Mitigation of credit risk: Lenders have first lien position and typically a 50% loan-to-value ratio, minimizing collateral risk. The SBA can realize on its collateral only if the lender is paid in full.
Management of Overall Lending Limits and Industry Exposure: With 504, smaller banks can entertain larger projects. Even larger banks can limit their exposure to certain industries and/or to a particular borrower. The reduction of CRE loan concentration on your balance sheet reduces regulatory concerns.
Can Assist More Customers: Leverages lending capacity across more borrowers and diversifies default risk and reduces loss in the event of default.
Gain New Customers SBA 504 loans are designed to finance growth companies, and an entrepreneur who is investing in a permanent facility is often entering into his largest business-related loan. An SBA 504 loan often becomes the basis of an entire banking relationship.

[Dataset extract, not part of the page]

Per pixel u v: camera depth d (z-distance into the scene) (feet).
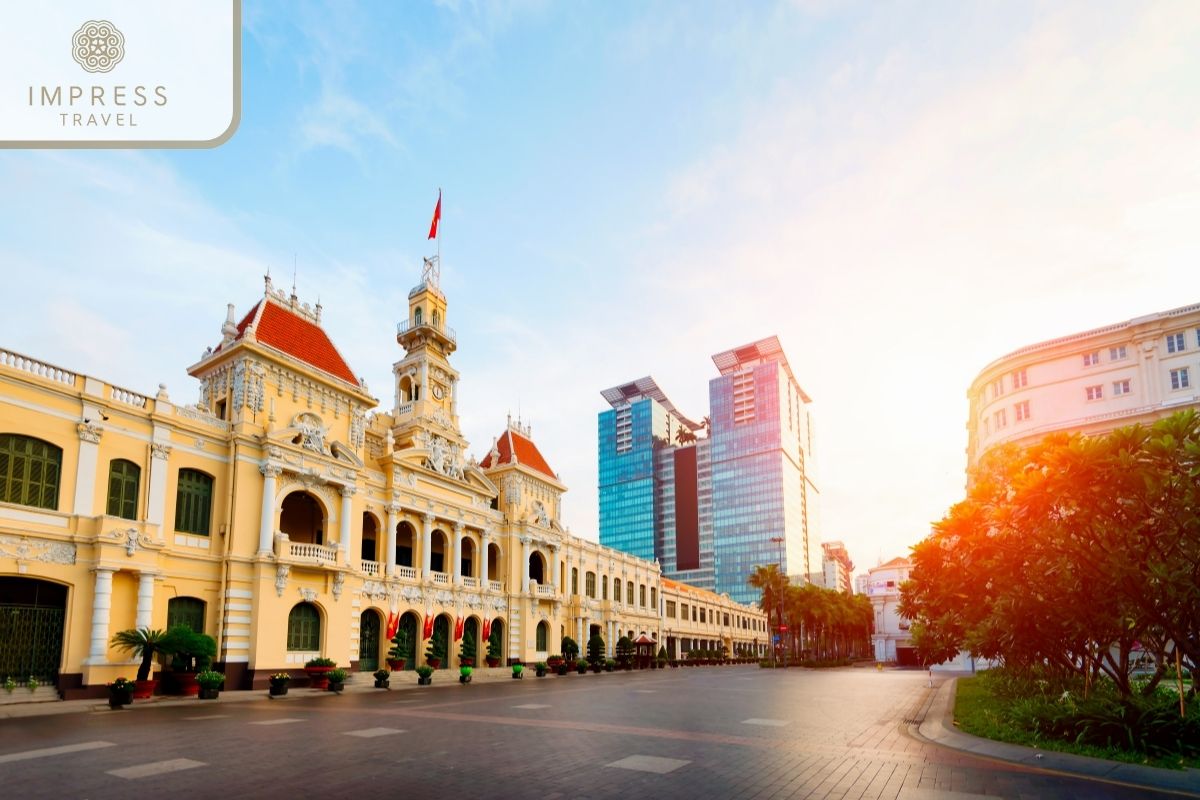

Active Secondary Market: There is an active secondary market for 504 first mortgage loans, so banks can reduce their exposure to zero and enhance their non-interest income while retaining the customer’s primary banking relationship.
Strengthening of Core Earnings: Pricing of the bank’s loan is at its discretion. 90% financing also means that more of the customer’s funds remain on deposit. The bank is able to earn fees and interest on the interim loan, and generate fee income from sale premiums and loan fees if it chooses to sell the first mortgage loan in the secondary market.
CRA Credit: Banks that participate in SBA 504 loans are eligible for Community Reinvestment Act (CRA) credit on certain projects.